Tobinworld II has until Feb. 27 to submit its response to the department’s findings.

Following the incident involving the 9-year-old, Tobinworld fired the teacher’s aide, Kamaljot Kaur, 26, of Antioch, and another staff member. Kaur also was arrested for suspicion of child abuse.

In a statement released Saturday, Judy Weber, executive director of Tobinworld, said that after the “horrific and unacceptable event” involving the 9-year-old, the organization launched an investigation and review of all policies, procedures and training throughout Tobinworld. The Tobinworld organization runs six campuses — one named Tobinworld in Glendale in Southern California, and five in Antioch. They are Tobinworld II, Tobinworld III, A & T Preschool Academy, KT Academy and DVT Academy.

“Tobinworld II is currently operating with a conditional certification, and we will take every step necessary to ensure full compliance with the California Department of Education,” Weber said. “The California Department of Education continues to approve the operations of all Tobinworld campuses.”

She added, “While our comprehensive review is underway, we are already taking steps to strengthen our training program and enforcement of policies and procedures, such as ensuring every student is directly supervised by at least one licensed or credentialed staff member at all times, verifying all employees understand and adhere to their responsibilities as mandated reporters and increasing on-site security personnel.”

The practice of physically restraining special education students or isolating them is allowed as an emergency measure under Chapter 5.5 of the California Education Code. But advocacy groups nationwide and in California, including those that filed the letter Friday, have lobbied for national and state legislation to eliminate the practices and replace them with positive behavior interventions that teach students alternatives, such as how to talk out a conflict.

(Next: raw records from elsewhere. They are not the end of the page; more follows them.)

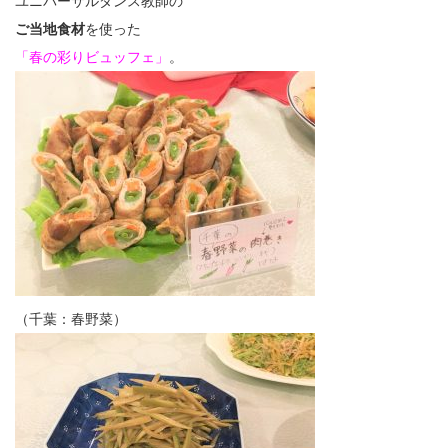
ユニバーサルダンス教師の
ご当地食材
を使った
「春の彩りビュッフェ」
。
（千葉：春野菜）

In 2009, the U.S. Government Accountability Office issued a report on “hundreds of cases of alleged abuse and death” in the preceding two decades related to the use of physical restraint and isolation on students in special education. Following the report, then-U.S. Rep. George Miller, D-Martinez, led hearings on the issue and in 2012, he re-introduced the Keeping All Students Safe Act. To date, legislative efforts have been largely unsuccessful.

Using physical force to subdue students is intended to be a rare event, but in special education classrooms it is not, according to data on “behavioral emergencies,” which are defined as instances of unpredictable behavior that could cause serious physical harm and could not be prevented by less restrictive methods.

The California Department of Education collected the data between 2005 and 2012 and found that the number of reported behavioral emergencies more than doubled statewide, increasing from 9,921 in 2005-06 to 22,043 in 2011-12. With the repeal in 2013 of a 1990 California special education law known as the Hughes Bill, the California Department of Education is no longer required to track the number of behavioral emergency reports.

The advocates’ letter calls for the California Department of Education to resume the data collection and to analyze data from all segregated school sites regarding the use of force and isolation. The letter also asks the state to conduct unannounced visits to the sites.

Even when complaints are investigated, the letter says, the department’s response has been limited. In 2014, investigators from the California Department of Education found that special education students at Sunrise Elementary School in the Mt. Diablo Unified School District had been subjected to excessive physical restraint, the letter noted. The findings included 300 reported instances of physical restraints in 2013-14 at the school, which serves 45 elementary students, all of them in special education. Investigators found the district out of compliance in its use of restraint and seclusion and out of compliance for failing to notify parents of the use of force or isolation on their children, as required by law.

Yet, the letter says, the department “did not order the corrective actions needed to end these abusive practices.”